[Rendered images with source text]
......

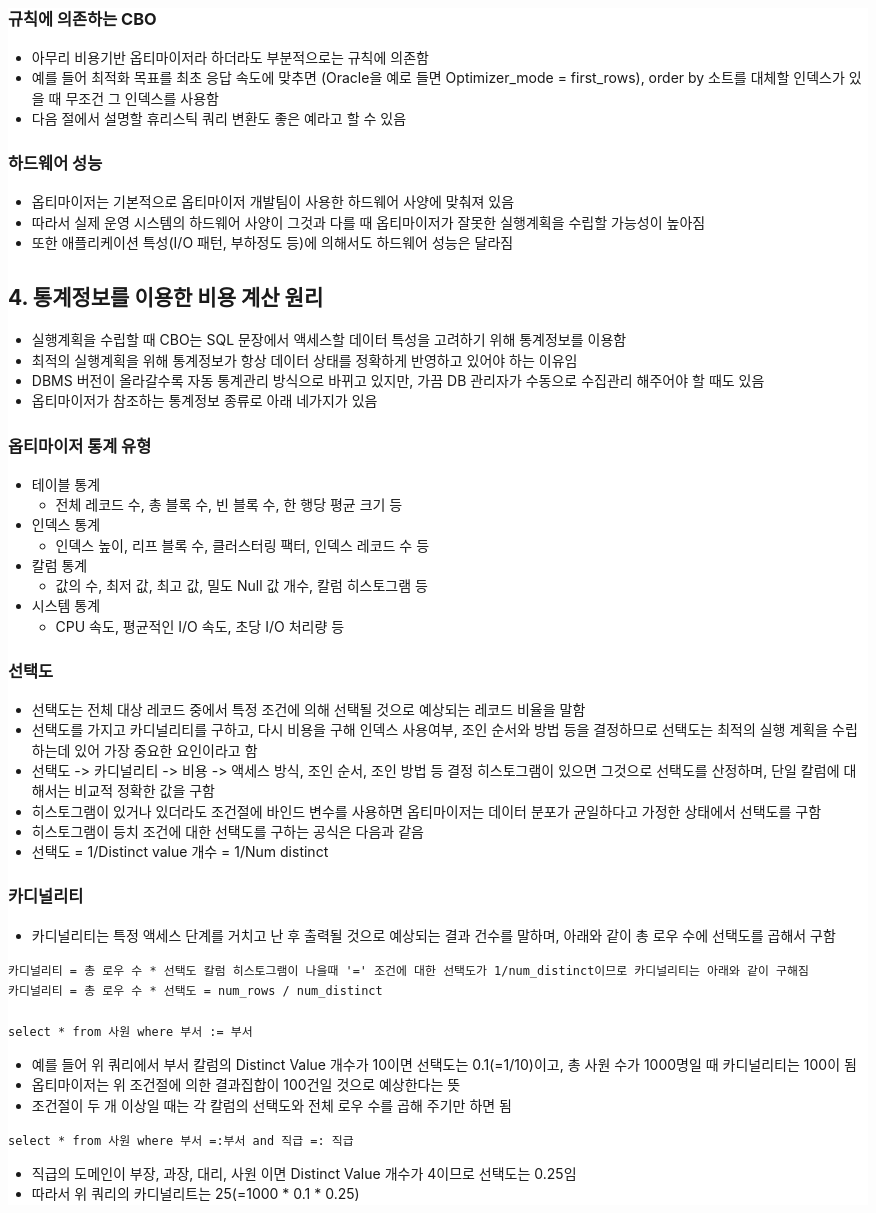 ### 규칙에 의존하는 CBO
- 아무리 비용기반 옵티마이저라 하더라도 부분적으로는 규칙에 의존함
- 예를 들어 최적화 목표를 최초 응답 속도에 맞추면 (Oracle을 예로 들면 Optimizer_mode = first_rows), order by 소트를 대체할 인덱스가 있을 때 무조건 그 인덱스를 사용함
- 다음 절에서 설명할 휴리스틱 쿼리 변환도 좋은 예라고 할 수 있음

### 하드웨어 성능
- 옵티마이저는 기본적으로 옵티마이저 개발팀이 사용한 하드웨어 사양에 맞춰져 있음
- 따라서 실제 운영 시스템의 하드웨어 사양이 그것과 다를 때 옵티마이저가 잘못한 실행계획을 수립할 가능성이 높아짐
- 또한 애플리케이션 특성(I/O 패턴, 부하정도 등)에 의해서도 하드웨어 성능은 달라짐

## 4. 통계정보를 이용한 비용 계산 원리
- 실행계획을 수립할 때 CBO는 SQL 문장에서 액세스할 데이터 특성을 고려하기 위해 통계정보를 이용함
- 최적의 실행계획을 위해 통계정보가 항상 데이터 상태를 정확하게 반영하고 있어야 하는 이유임
- DBMS 버전이 올라갈수록 자동 통계관리 방식으로 바뀌고 있지만, 가끔 DB 관리자가 수동으로 수집관리 해주어야 할 때도 있음
- 옵티마이저가 참조하는 통계정보 종류로 아래 네가지가 있음

### 옵티마이저 통계 유형
- 테이블 통계
  - 전체 레코드 수, 총 블록 수, 빈 블록 수, 한 행당 평균 크기 등
- 인덱스 통계
  - 인덱스 높이, 리프 블록 수, 클러스터링 팩터, 인덱스 레코드 수 등
- 칼럼 통계
  - 값의 수, 최저 값, 최고 값, 밀도 Null 값 개수, 칼럼 히스토그램 등
- 시스템 통계
  - CPU 속도, 평균적인 I/O 속도, 초당 I/O 처리량 등

### 선택도
- 선택도는 전체 대상 레코드 중에서 특정 조건에 의해 선택될 것으로 예상되는 레코드 비율을 말함
- 선택도를 가지고 카디널리티를 구하고, 다시 비용을 구해 인덱스 사용여부, 조인 순서와 방법 등을 결정하므로 선택도는 최적의 실행 계획을 수립하는데 있어 가장 중요한 요인이라고 함
- 선택도 -> 카디널리티 -> 비용 -> 액세스 방식, 조인 순서, 조인 방법 등 결정 히스토그램이 있으면 그것으로 선택도를 산정하며, 단일 칼럼에 대해서는 비교적 정확한 값을 구함
- 히스토그램이 있거나 있더라도 조건절에 바인드 변수를 사용하면 옵티마이저는 데이터 분포가 균일하다고 가정한 상태에서 선택도를 구함
- 히스토그램이 등치 조건에 대한 선택도를 구하는 공식은 다음과 같음
- 선택도 = 1/Distinct value 개수 = 1/Num distinct

### 카디널리티
- 카디널리티는 특정 액세스 단계를 거치고 난 후 출력될 것으로 예상되는 결과 건수를 말하며, 아래와 같이 총 로우 수에 선택도를 곱해서 구함
```
카디널리티 = 총 로우 수 * 선택도 칼럼 히스토그램이 나을때 '=' 조건에 대한 선택도가 1/num_distinct이므로 카디널리티는 아래와 같이 구해짐
카디널리티 = 총 로우 수 * 선택도 = num_rows / num_distinct

select * from 사원 where 부서 := 부서
```
- 예를 들어 위 쿼리에서 부서 칼럼의 Distinct Value 개수가 10이면 선택도는 0.1(=1/10)이고, 총 사원 수가 1000명일 때 카디널리티는 100이 됨
- 옵티마이저는 위 조건절에 의한 결과집합이 100건일 것으로 예상한다는 뜻
- 조건절이 두 개 이상일 때는 각 칼럼의 선택도와 전체 로우 수를 곱해 주기만 하면 됨

```
select * from 사원 where 부서 =:부서 and 직급 =: 직급
```
- 직급의 도메인이 부장, 과장, 대리, 사원 이면 Distinct Value 개수가 4이므로 선택도는 0.25임
- 따라서 위 쿼리의 카디널리트는 25(=1000 * 0.1 * 0.25)
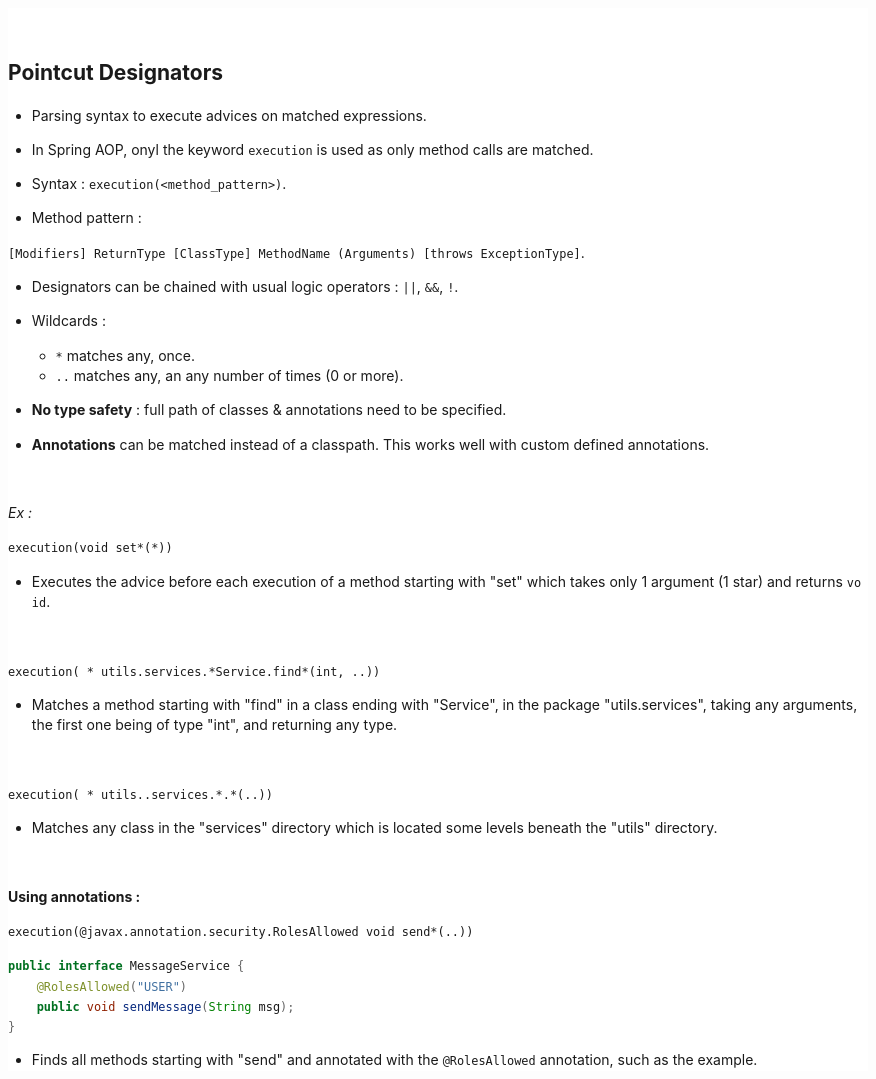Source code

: <br>

## Pointcut Designators

- Parsing syntax to execute advices on matched expressions.

- In Spring AOP, onyl the keyword `execution` is used as only method calls are matched.

- Syntax : `execution(<method_pattern>)`.

- Method pattern :

`[Modifiers] ReturnType [ClassType] MethodName (Arguments) [throws ExceptionType]`.

- Designators can be chained with usual logic operators : `||`, `&&`, `!`.

- Wildcards :

    - `*` matches any, once.
    - `..` matches any, an any number of times (0 or more).

- **No type safety** : full path of classes & annotations need to be specified.

- **Annotations** can be matched instead of a classpath. This works well with custom defined annotations.

<br>

*Ex :*

    execution(void set*(*))

- Executes the advice before each execution of a method starting with "set" which takes only 1 argument (1 star) and returns `void`.

<br>

    execution( * utils.services.*Service.find*(int, ..))

- Matches a method starting with "find" in a class ending with "Service", in the package "utils.services", taking any arguments, the first one being of type "int", and returning any type.

<br>

    execution( * utils..services.*.*(..))

- Matches any class in the "services" directory which is located some levels beneath the "utils" directory.

<br>

**Using annotations :**

    execution(@javax.annotation.security.RolesAllowed void send*(..))

``` java
public interface MessageService {
    @RolesAllowed("USER")
    public void sendMessage(String msg);
}
```
- Finds all methods starting with "send" and annotated with the `@RolesAllowed` annotation, such as the example.
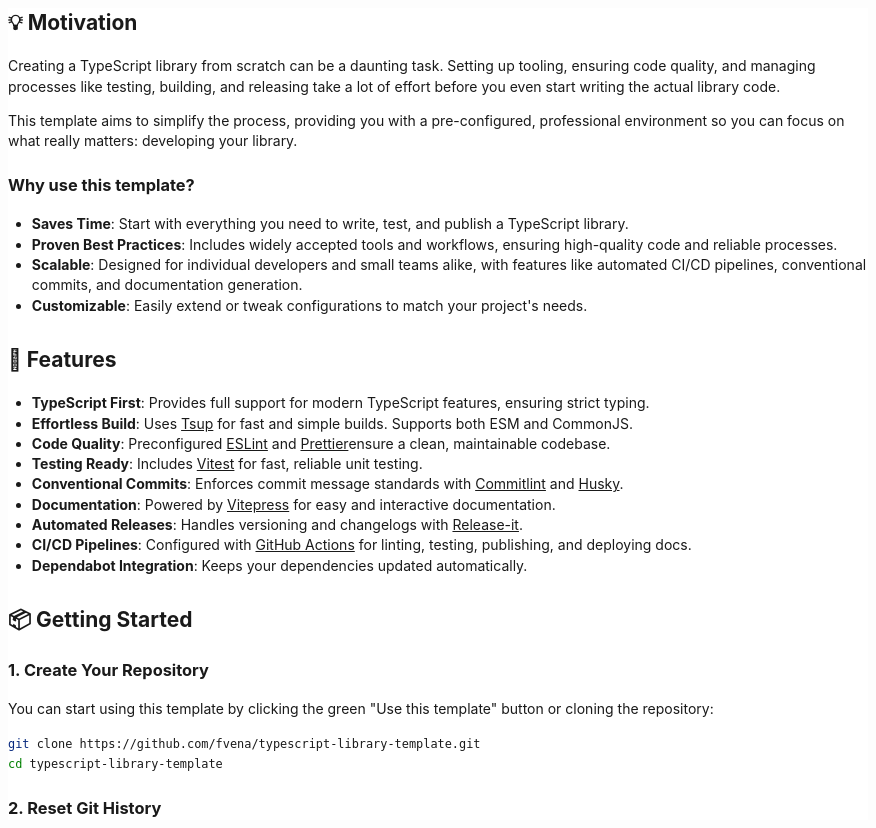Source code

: ## 💡 Motivation

Creating a TypeScript library from scratch can be a daunting task. Setting up tooling, ensuring code quality, and managing processes like testing, building, and releasing take a lot of effort before you even start writing the actual library code.

This template aims to simplify the process, providing you with a pre-configured, professional environment so you can focus on what really matters: developing your library.

### Why use this template?

- **Saves Time**: Start with everything you need to write, test, and publish a TypeScript library.
- **Proven Best Practices**: Includes widely accepted tools and workflows, ensuring high-quality code and reliable processes.
- **Scalable**: Designed for individual developers and small teams alike, with features like automated CI/CD pipelines, conventional commits, and documentation generation.
- **Customizable**: Easily extend or tweak configurations to match your project's needs.

## 🚀 Features

- **TypeScript First**: Provides full support for modern TypeScript features, ensuring strict typing.
- **Effortless Build**: Uses [Tsup](https://tsup.egoist.dev) for fast and simple builds. Supports both ESM and CommonJS.
- **Code Quality**: Preconfigured [ESLint](https://eslint.org) and [Prettier](https://prettier.io)ensure a clean, maintainable codebase.
- **Testing Ready**: Includes [Vitest](https://vitest.dev) for fast, reliable unit testing.
- **Conventional Commits**: Enforces commit message standards with [Commitlint](https://commitlint.js.org) and [Husky](https://typicode.github.io/husky/).
- **Documentation**: Powered by [Vitepress](https://vitepress.dev) for easy and interactive documentation.
- **Automated Releases**: Handles versioning and changelogs with [Release-it](https://github.com/release-it/release-it).
- **CI/CD Pipelines**: Configured with [GitHub Actions](https://github.com/features/actions) for linting, testing, publishing, and deploying docs.
- **Dependabot Integration**: Keeps your dependencies updated automatically.

## 📦 Getting Started

### 1. Create Your Repository

You can start using this template by clicking the green "Use this template" button or cloning the repository:

```bash
git clone https://github.com/fvena/typescript-library-template.git
cd typescript-library-template
```

### 2. Reset Git History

......

> **What needs to be done**
Should a picture appear among the entries, skip it and copy the rest exactly.

> **The completed task**
 ### 규칙에 의존하는 CBO
- 아무리 비용기반 옵티마이저라 하더라도 부분적으로는 규칙에 의존함
- 예를 들어 최적화 목표를 최초 응답 속도에 맞추면 (Oracle을 예로 들면 Optimizer_mode = first_rows), order by 소트를 대체할 인덱스가 있을 때 무조건 그 인덱스를 사용함
- 다음 절에서 설명할 휴리스틱 쿼리 변환도 좋은 예라고 할 수 있음

### 하드웨어 성능
- 옵티마이저는 기본적으로 옵티마이저 개발팀이 사용한 하드웨어 사양에 맞춰져 있음
- 따라서 실제 운영 시스템의 하드웨어 사양이 그것과 다를 때 옵티마이저가 잘못한 실행계획을 수립할 가능성이 높아짐
- 또한 애플리케이션 특성(I/O 패턴, 부하정도 등)에 의해서도 하드웨어 성능은 달라짐

## 4. 통계정보를 이용한 비용 계산 원리
- 실행계획을 수립할 때 CBO는 SQL 문장에서 액세스할 데이터 특성을 고려하기 위해 통계정보를 이용함
- 최적의 실행계획을 위해 통계정보가 항상 데이터 상태를 정확하게 반영하고 있어야 하는 이유임
- DBMS 버전이 올라갈수록 자동 통계관리 방식으로 바뀌고 있지만, 가끔 DB 관리자가 수동으로 수집관리 해주어야 할 때도 있음
- 옵티마이저가 참조하는 통계정보 종류로 아래 네가지가 있음

### 옵티마이저 통계 유형
- 테이블 통계
  - 전체 레코드 수, 총 블록 수, 빈 블록 수, 한 행당 평균 크기 등
- 인덱스 통계
  - 인덱스 높이, 리프 블록 수, 클러스터링 팩터, 인덱스 레코드 수 등
- 칼럼 통계
  - 값의 수, 최저 값, 최고 값, 밀도 Null 값 개수, 칼럼 히스토그램 등
- 시스템 통계
  - CPU 속도, 평균적인 I/O 속도, 초당 I/O 처리량 등

### 선택도
- 선택도는 전체 대상 레코드 중에서 특정 조건에 의해 선택될 것으로 예상되는 레코드 비율을 말함
- 선택도를 가지고 카디널리티를 구하고, 다시 비용을 구해 인덱스 사용여부, 조인 순서와 방법 등을 결정하므로 선택도는 최적의 실행 계획을 수립하는데 있어 가장 중요한 요인이라고 함
- 선택도 -> 카디널리티 -> 비용 -> 액세스 방식, 조인 순서, 조인 방법 등 결정 히스토그램이 있으면 그것으로 선택도를 산정하며, 단일 칼럼에 대해서는 비교적 정확한 값을 구함
- 히스토그램이 있거나 있더라도 조건절에 바인드 변수를 사용하면 옵티마이저는 데이터 분포가 균일하다고 가정한 상태에서 선택도를 구함
- 히스토그램이 등치 조건에 대한 선택도를 구하는 공식은 다음과 같음
- 선택도 = 1/Distinct value 개수 = 1/Num distinct

### 카디널리티
- 카디널리티는 특정 액세스 단계를 거치고 난 후 출력될 것으로 예상되는 결과 건수를 말하며, 아래와 같이 총 로우 수에 선택도를 곱해서 구함
```
카디널리티 = 총 로우 수 * 선택도 칼럼 히스토그램이 나을때 '=' 조건에 대한 선택도가 1/num_distinct이므로 카디널리티는 아래와 같이 구해짐
카디널리티 = 총 로우 수 * 선택도 = num_rows / num_distinct

select * from 사원 where 부서 := 부서
```
- 예를 들어 위 쿼리에서 부서 칼럼의 Distinct Value 개수가 10이면 선택도는 0.1(=1/10)이고, 총 사원 수가 1000명일 때 카디널리티는 100이 됨
- 옵티마이저는 위 조건절에 의한 결과집합이 100건일 것으로 예상한다는 뜻
- 조건절이 두 개 이상일 때는 각 칼럼의 선택도와 전체 로우 수를 곱해 주기만 하면 됨

```
select * from 사원 where 부서 =:부서 and 직급 =: 직급
```
- 직급의 도메인이 부장, 과장, 대리, 사원 이면 Distinct Value 개수가 4이므로 선택도는 0.25임
- 따라서 위 쿼리의 카디널리트는 25(=1000 * 0.1 * 0.25)
Source code

: <br>

## Pointcut Designators

- Parsing syntax to execute advices on matched expressions.

- In Spring AOP, onyl the keyword `execution` is used as only method calls are matched.

- Syntax : `execution(<method_pattern>)`.

- Method pattern :

`[Modifiers] ReturnType [ClassType] MethodName (Arguments) [throws ExceptionType]`.

- Designators can be chained with usual logic operators : `||`, `&&`, `!`.

- Wildcards :

    - `*` matches any, once.
    - `..` matches any, an any number of times (0 or more).

- **No type safety** : full path of classes & annotations need to be specified.

- **Annotations** can be matched instead of a classpath. This works well with custom defined annotations.

<br>

*Ex :*

    execution(void set*(*))

- Executes the advice before each execution of a method starting with "set" which takes only 1 argument (1 star) and returns `void`.

<br>

    execution( * utils.services.*Service.find*(int, ..))

- Matches a method starting with "find" in a class ending with "Service", in the package "utils.services", taking any arguments, the first one being of type "int", and returning any type.

<br>

    execution( * utils..services.*.*(..))

- Matches any class in the "services" directory which is located some levels beneath the "utils" directory.

<br>

**Using annotations :**

    execution(@javax.annotation.security.RolesAllowed void send*(..))

``` java
public interface MessageService {
    @RolesAllowed("USER")
    public void sendMessage(String msg);
}
```
- Finds all methods starting with "send" and annotated with the `@RolesAllowed` annotation, such as the example.
Source code

: ## 💡 Motivation

Creating a TypeScript library from scratch can be a daunting task. Setting up tooling, ensuring code quality, and managing processes like testing, building, and releasing take a lot of effort before you even start writing the actual library code.

This template aims to simplify the process, providing you with a pre-configured, professional environment so you can focus on what really matters: developing your library.

### Why use this template?

- **Saves Time**: Start with everything you need to write, test, and publish a TypeScript library.
- **Proven Best Practices**: Includes widely accepted tools and workflows, ensuring high-quality code and reliable processes.
- **Scalable**: Designed for individual developers and small teams alike, with features like automated CI/CD pipelines, conventional commits, and documentation generation.
- **Customizable**: Easily extend or tweak configurations to match your project's needs.

## 🚀 Features

- **TypeScript First**: Provides full support for modern TypeScript features, ensuring strict typing.
- **Effortless Build**: Uses [Tsup](https://tsup.egoist.dev) for fast and simple builds. Supports both ESM and CommonJS.
- **Code Quality**: Preconfigured [ESLint](https://eslint.org) and [Prettier](https://prettier.io)ensure a clean, maintainable codebase.
- **Testing Ready**: Includes [Vitest](https://vitest.dev) for fast, reliable unit testing.
- **Conventional Commits**: Enforces commit message standards with [Commitlint](https://commitlint.js.org) and [Husky](https://typicode.github.io/husky/).
- **Documentation**: Powered by [Vitepress](https://vitepress.dev) for easy and interactive documentation.
- **Automated Releases**: Handles versioning and changelogs with [Release-it](https://github.com/release-it/release-it).
- **CI/CD Pipelines**: Configured with [GitHub Actions](https://github.com/features/actions) for linting, testing, publishing, and deploying docs.
- **Dependabot Integration**: Keeps your dependencies updated automatically.

## 📦 Getting Started

### 1. Create Your Repository

You can start using this template by clicking the green "Use this template" button or cloning the repository:

```bash
git clone https://github.com/fvena/typescript-library-template.git
cd typescript-library-template
```

### 2. Reset Git History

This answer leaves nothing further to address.